Figure 4: Performance change for Qwen3-8B on five benchmarks after deleting 10% of reasoning steps per trajectory, highlighting robustness of DeepSeek-R1-tuned models to such perturbation.
Data Filtering Interventions: Empirical Efficacy
Building on these insights, the authors propose supervised data filtering strategies targeting high-redundancy trajectories (as estimated via behavior proportions or step counts relative to paired gpt-oss-120b traces). Removing the top quantiles of most branching trajectories yields consistent, sometimes substantial improvements—up to 5.1% accuracy gain on AIME25 and 3.6% averaged across five tasks, with ablation controls demonstrating that gains are not simply an effect of reducing sequence length.
Theoretical and Practical Implications
This systematic study brings structural transparency to the long-CoT distillation pipeline. Theoretical implication: reasoning generalization is determined not by raw answer correctness or local loss, but by the inductive biases embedded in the higher-order topology of reasoning traces. Practically, careful curation—emphasizing deep, convergent trajectories and filtering out frequent branching—yields more effective student models, even when the underlying trajectory labels remain equally “correct” (per SFT verification).

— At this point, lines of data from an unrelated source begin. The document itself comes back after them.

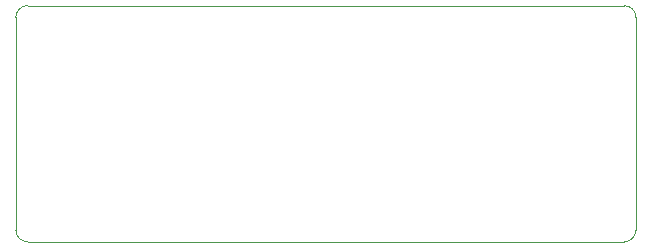
<source format=gm1>
G04 #@! TF.GenerationSoftware,KiCad,Pcbnew,(5.1.4-0-10_14)*
G04 #@! TF.CreationDate,2019-10-04T00:01:10+03:00*
G04 #@! TF.ProjectId,RibbonCable_MB_BreakdownBoard_pt,52696262-6f6e-4436-9162-6c655f4d425f,rev?*
G04 #@! TF.SameCoordinates,Original*
G04 #@! TF.FileFunction,Profile,NP*
%FSLAX46Y46*%
G04 Gerber Fmt 4.6, Leading zero omitted, Abs format (unit mm)*
G04 Created by KiCad (PCBNEW (5.1.4-0-10_14)) date 2019-10-04 00:01:10*
%MOMM*%
%LPD*%
G04 APERTURE LIST*
%ADD10C,0.050000*%
G04 APERTURE END LIST*
D10*
X163000000Y-89000000D02*
G75*
G02X162000000Y-90000000I-1000000J0D01*
G01*
X111500000Y-90000000D02*
G75*
G02X110500000Y-89000000I0J1000000D01*
G01*
X110500000Y-71000000D02*
G75*
G02X111500000Y-70000000I1000000J0D01*
G01*
X162000000Y-70000000D02*
G75*
G02X163000000Y-71000000I0J-1000000D01*
G01*
X111500000Y-70000000D02*
X162000000Y-70000000D01*
X110500000Y-89000000D02*
X110500000Y-71000000D01*
X162000000Y-90000000D02*
X111500000Y-90000000D01*
X163000000Y-71000000D02*
X163000000Y-89000000D01*
M02*

</source>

The findings intersect with emergent lines of research in the graph-theoretic analysis of LLM reasoning (2604.01702) and reinforce the value of structural, not just semantic alignment in teacher-student SFT. For model builders, the work provides actionable heuristics: select SFT trajectories not solely based on answer correctness, but optimizing for deduced chains with minimal exploratory redundancy, thereby promoting efficient generalization and scalable reasoning.
Future Directions
While the study is focused on mathematical domains, its methodological apparatus—including step-level annotation, Markov transition modeling, and redundancy-regularized SFT—stands to inform broader classes of reasoning tasks such as code generation, scientific question answering, and agentic decision making. Generalization to new domains and additional LRM architectures is indicated as an important future direction.
Conclusion
This work articulates, via rigorous behavioral and structural analysis, that the reasoning patterns within CoT supervision data are major determinants of generalization in Long CoT SFT. Divergent, branching-heavy exploration—despite enabling lower SFT loss and answer correctness—is antithetical to robust logical generalization. Strategic filtering of redundancy produces models that are more deductive and generalize better, offering concrete advances for distillation protocols in LLM development.